This time of year, nothing sounds more delicious than a warm bowl of soup. This is also a great way to get your daily serving of vegetables and incorporate Mila. Rich in fiber, vitamins and minerals, and flavor, this soup is sure to be a major hit!
- 1 onion, chopped
- 1 Tbsp olive oil
- 4 C. vegetable stock, separated
- 3 C. greens, chopped (Swiss chard, collard greens, spinach, kale, etc.)
- ½ tsp thyme
- ½ tsp cumin
- Juice from ½ lemon
- ¼ C. quinoa
- 2 scoops Mila
- Hot sauce (optional)
- 1 clove garlic (optional)
- Using a small bowl, add Mila and one cup of vegetable stock to hydrate.
- Using a deep frying pan or wide-bottom pot, sautee chopped onion in olive oil until translucent (3-5 minutes).
- Add remaining three cups of vegetable stock, chopped greens, thyme, cumin, lemon juice, and quinoa to pan. Bring to a boil.
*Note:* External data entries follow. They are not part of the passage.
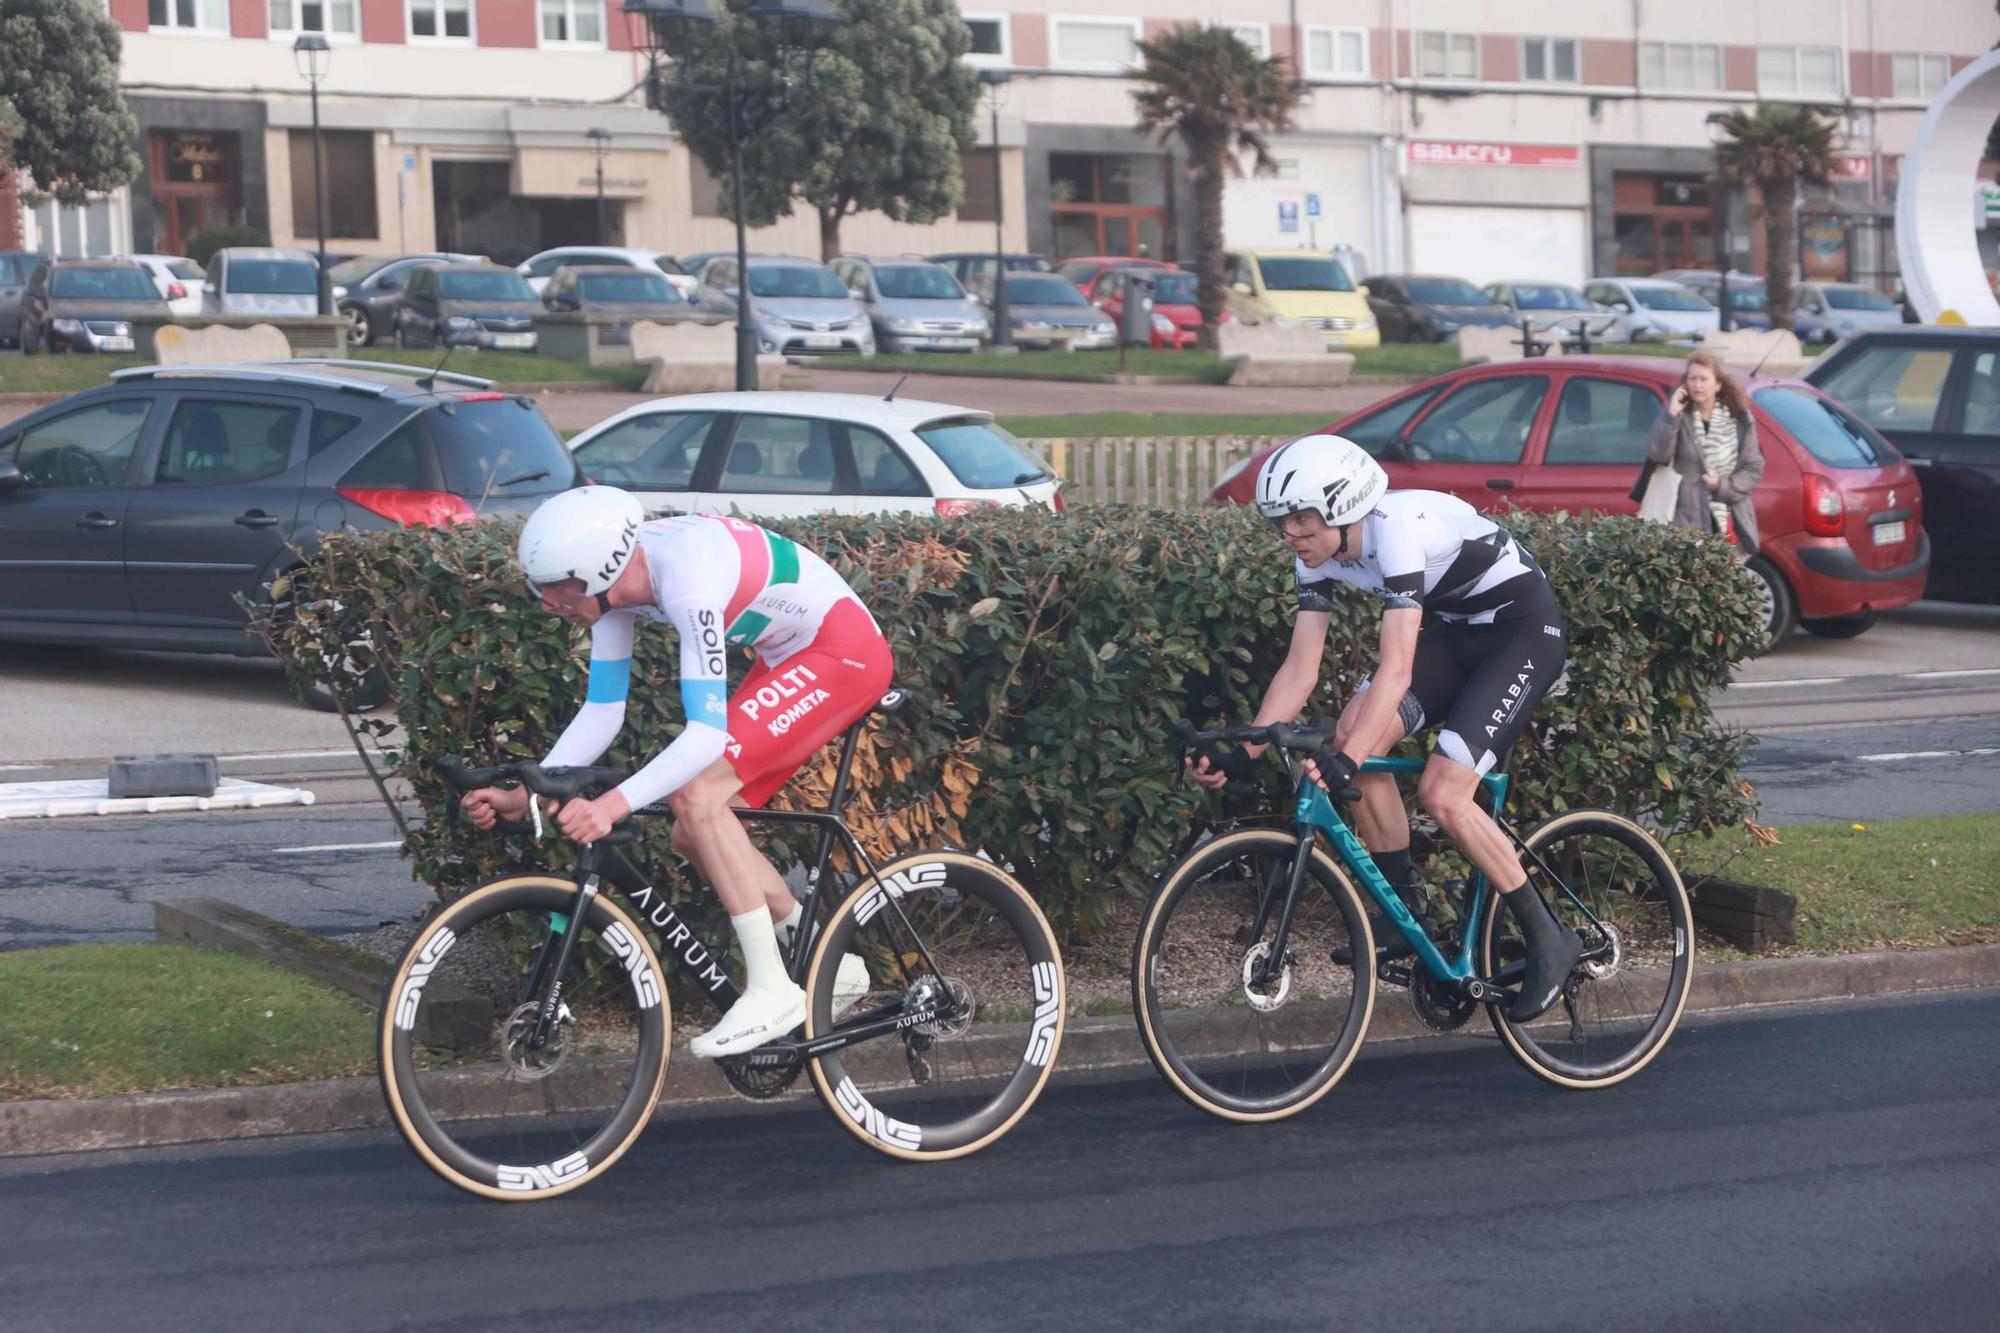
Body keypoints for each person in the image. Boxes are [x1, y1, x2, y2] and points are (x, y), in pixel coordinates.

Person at [460, 487, 893, 1057]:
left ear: (599, 571)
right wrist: (534, 793)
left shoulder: (688, 579)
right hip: (788, 655)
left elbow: (704, 736)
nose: (546, 603)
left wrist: (612, 805)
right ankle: (827, 960)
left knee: (696, 794)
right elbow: (603, 711)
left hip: (842, 652)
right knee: (695, 830)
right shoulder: (616, 593)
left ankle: (771, 988)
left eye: (556, 588)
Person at [1187, 436, 1582, 1022]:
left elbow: (1396, 668)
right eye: (1282, 521)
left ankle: (1550, 936)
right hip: (1453, 633)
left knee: (1442, 791)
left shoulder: (1397, 531)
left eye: (1301, 518)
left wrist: (1348, 756)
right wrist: (1246, 751)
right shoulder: (1314, 554)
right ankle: (1407, 919)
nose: (1290, 533)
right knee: (1357, 749)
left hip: (1519, 634)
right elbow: (1302, 666)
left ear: (1344, 508)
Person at [1645, 350, 1763, 551]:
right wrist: (1671, 415)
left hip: (1729, 520)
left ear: (1717, 384)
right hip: (1684, 522)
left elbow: (1753, 468)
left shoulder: (1740, 420)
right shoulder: (1679, 417)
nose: (1697, 385)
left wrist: (1722, 486)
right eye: (1692, 379)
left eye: (1704, 379)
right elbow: (1658, 454)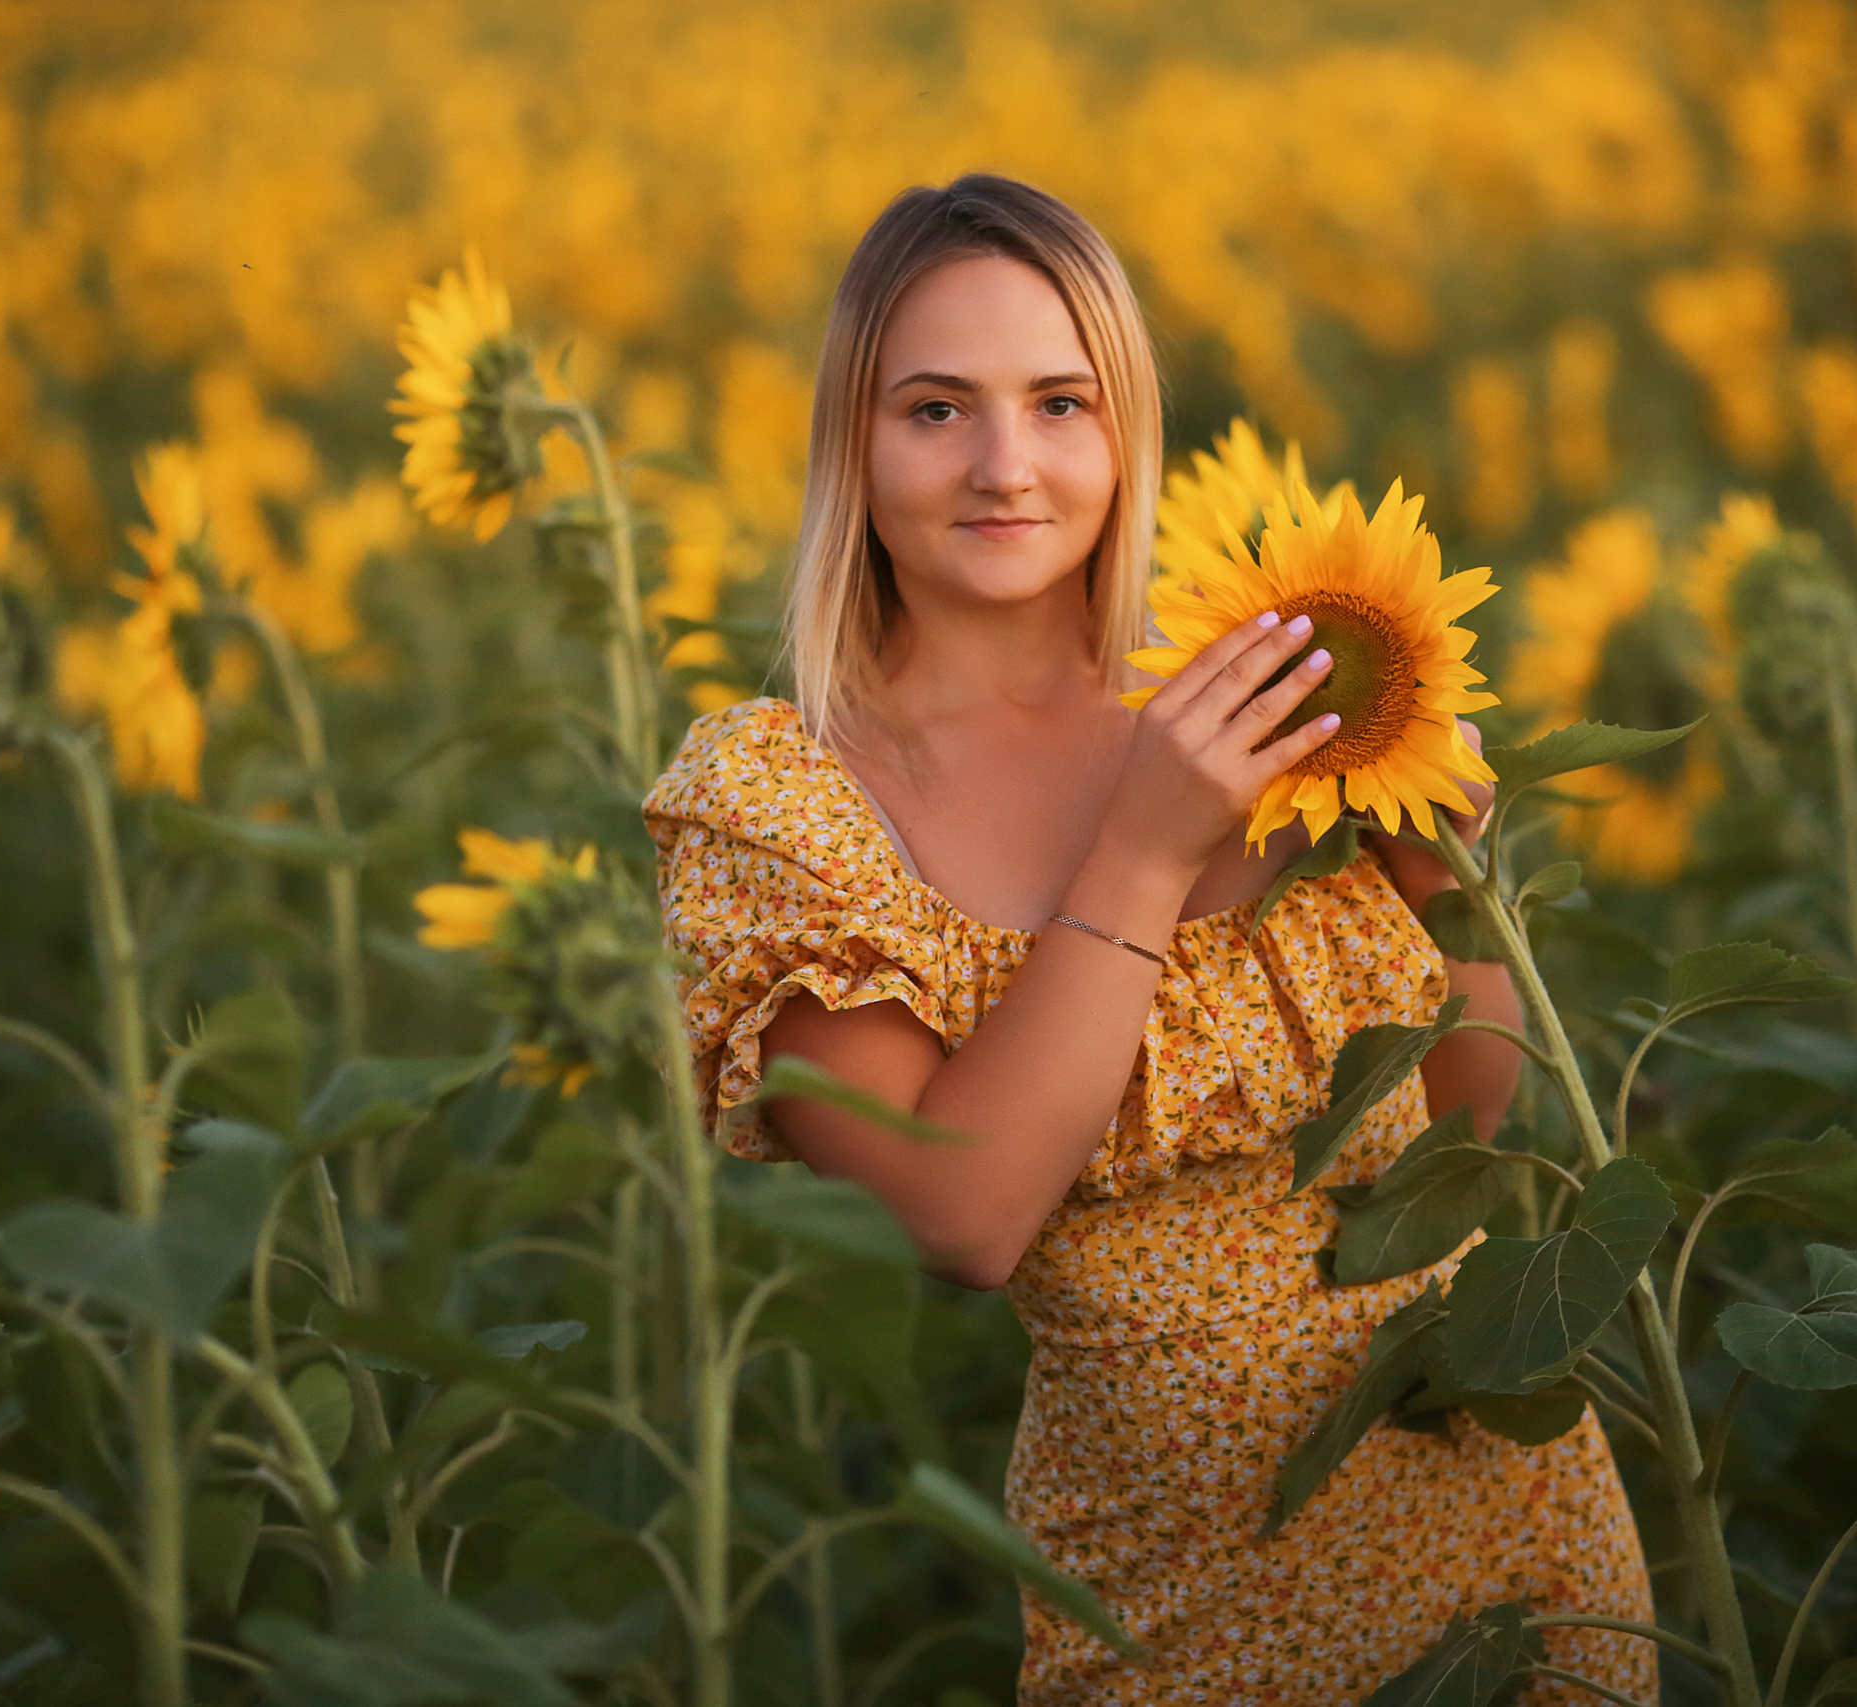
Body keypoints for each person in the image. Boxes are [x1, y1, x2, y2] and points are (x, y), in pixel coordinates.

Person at [644, 174, 1655, 1705]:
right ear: (850, 439)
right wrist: (1140, 847)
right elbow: (960, 1219)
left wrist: (1448, 862)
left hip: (1515, 1528)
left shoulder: (1256, 683)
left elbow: (1467, 1122)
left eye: (1061, 402)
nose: (1006, 466)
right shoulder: (781, 797)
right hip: (1193, 1596)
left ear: (1128, 432)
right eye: (936, 410)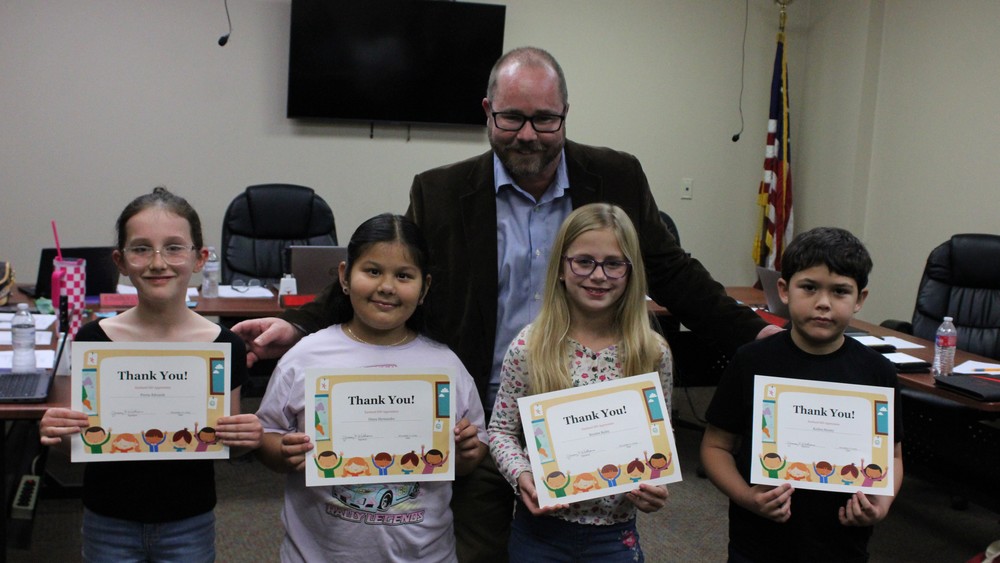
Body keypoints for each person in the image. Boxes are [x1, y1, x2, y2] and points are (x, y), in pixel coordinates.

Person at [233, 46, 777, 561]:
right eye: (512, 118)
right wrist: (299, 325)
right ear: (488, 112)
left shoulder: (616, 176)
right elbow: (394, 271)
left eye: (545, 119)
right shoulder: (440, 191)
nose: (528, 135)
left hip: (587, 422)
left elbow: (672, 270)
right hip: (490, 420)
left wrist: (752, 335)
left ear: (565, 114)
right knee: (480, 551)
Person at [38, 187, 263, 562]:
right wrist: (58, 432)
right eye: (141, 249)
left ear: (199, 258)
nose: (158, 262)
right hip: (108, 517)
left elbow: (228, 445)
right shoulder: (94, 340)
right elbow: (78, 442)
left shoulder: (223, 346)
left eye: (174, 248)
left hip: (188, 519)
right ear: (121, 261)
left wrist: (247, 438)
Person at [254, 214, 488, 562]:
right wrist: (281, 451)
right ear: (344, 276)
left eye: (404, 276)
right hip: (320, 554)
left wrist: (468, 452)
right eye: (373, 271)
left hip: (424, 554)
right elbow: (267, 433)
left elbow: (474, 445)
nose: (387, 286)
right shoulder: (305, 356)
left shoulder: (445, 365)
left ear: (424, 288)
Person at [700, 227, 903, 562]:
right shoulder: (752, 361)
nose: (823, 303)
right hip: (760, 543)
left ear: (860, 299)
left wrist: (881, 505)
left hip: (842, 545)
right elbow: (715, 446)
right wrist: (747, 497)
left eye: (840, 291)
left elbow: (892, 457)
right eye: (809, 287)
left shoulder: (876, 371)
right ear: (784, 290)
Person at [488, 204, 670, 561]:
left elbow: (660, 434)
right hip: (540, 531)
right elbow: (500, 431)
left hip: (615, 533)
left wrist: (657, 482)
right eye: (584, 262)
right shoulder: (530, 346)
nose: (598, 276)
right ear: (560, 268)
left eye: (613, 264)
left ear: (631, 271)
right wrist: (522, 475)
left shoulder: (651, 351)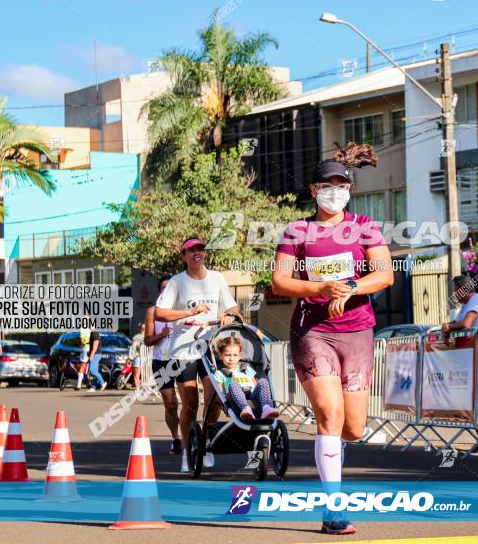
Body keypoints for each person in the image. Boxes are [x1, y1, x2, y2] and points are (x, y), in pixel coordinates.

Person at [272, 143, 394, 535]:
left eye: (341, 185)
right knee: (329, 416)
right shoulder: (298, 230)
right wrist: (320, 286)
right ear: (314, 189)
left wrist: (350, 287)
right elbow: (280, 281)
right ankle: (333, 507)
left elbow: (385, 274)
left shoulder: (365, 226)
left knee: (353, 428)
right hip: (313, 332)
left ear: (349, 190)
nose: (335, 191)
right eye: (328, 185)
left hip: (357, 331)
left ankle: (330, 457)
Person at [155, 237, 242, 473]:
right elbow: (159, 313)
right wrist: (189, 312)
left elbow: (233, 307)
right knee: (190, 403)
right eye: (191, 250)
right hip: (184, 349)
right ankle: (187, 450)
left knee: (214, 397)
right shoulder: (177, 282)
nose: (197, 253)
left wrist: (230, 316)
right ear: (183, 255)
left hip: (211, 347)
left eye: (200, 249)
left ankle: (206, 443)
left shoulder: (217, 278)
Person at [145, 276, 180, 456]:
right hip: (161, 361)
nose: (166, 292)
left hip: (180, 359)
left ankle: (193, 438)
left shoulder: (181, 310)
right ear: (159, 292)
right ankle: (175, 438)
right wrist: (162, 335)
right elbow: (147, 341)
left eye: (170, 288)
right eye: (163, 288)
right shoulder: (153, 312)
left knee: (190, 402)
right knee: (171, 404)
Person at [211, 336, 279, 421]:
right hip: (234, 399)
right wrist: (225, 398)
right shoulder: (219, 373)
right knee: (233, 384)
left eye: (235, 355)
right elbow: (220, 393)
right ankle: (246, 409)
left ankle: (266, 407)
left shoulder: (245, 368)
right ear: (220, 355)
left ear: (240, 356)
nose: (231, 358)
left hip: (252, 396)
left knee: (263, 381)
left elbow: (254, 384)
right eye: (228, 355)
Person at [83, 326, 105, 392]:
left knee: (92, 370)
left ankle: (102, 382)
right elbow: (93, 342)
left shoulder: (94, 333)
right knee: (95, 371)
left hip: (96, 354)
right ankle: (94, 387)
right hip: (96, 354)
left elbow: (95, 344)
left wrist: (92, 354)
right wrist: (86, 343)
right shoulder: (92, 333)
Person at [129, 323, 144, 389]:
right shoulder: (148, 337)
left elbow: (133, 348)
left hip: (137, 357)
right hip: (145, 358)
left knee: (136, 374)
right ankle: (141, 387)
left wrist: (130, 358)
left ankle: (137, 388)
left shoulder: (136, 337)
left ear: (139, 329)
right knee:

- Reduce heat to medium. Cook quinoa until translucent and greens until wilted (8-10 minutes).
- Add soup and hydrated Mila (including remaining vegetable stock) to a blender and puree until smooth.
Optional: Add one clove of fresh garlic and/or hot sauce to the soup prior to blending.
You can also turn this recipe into a dip or spread by reducing the amount of vegetable stock to boil the greens by 1 ½ cups.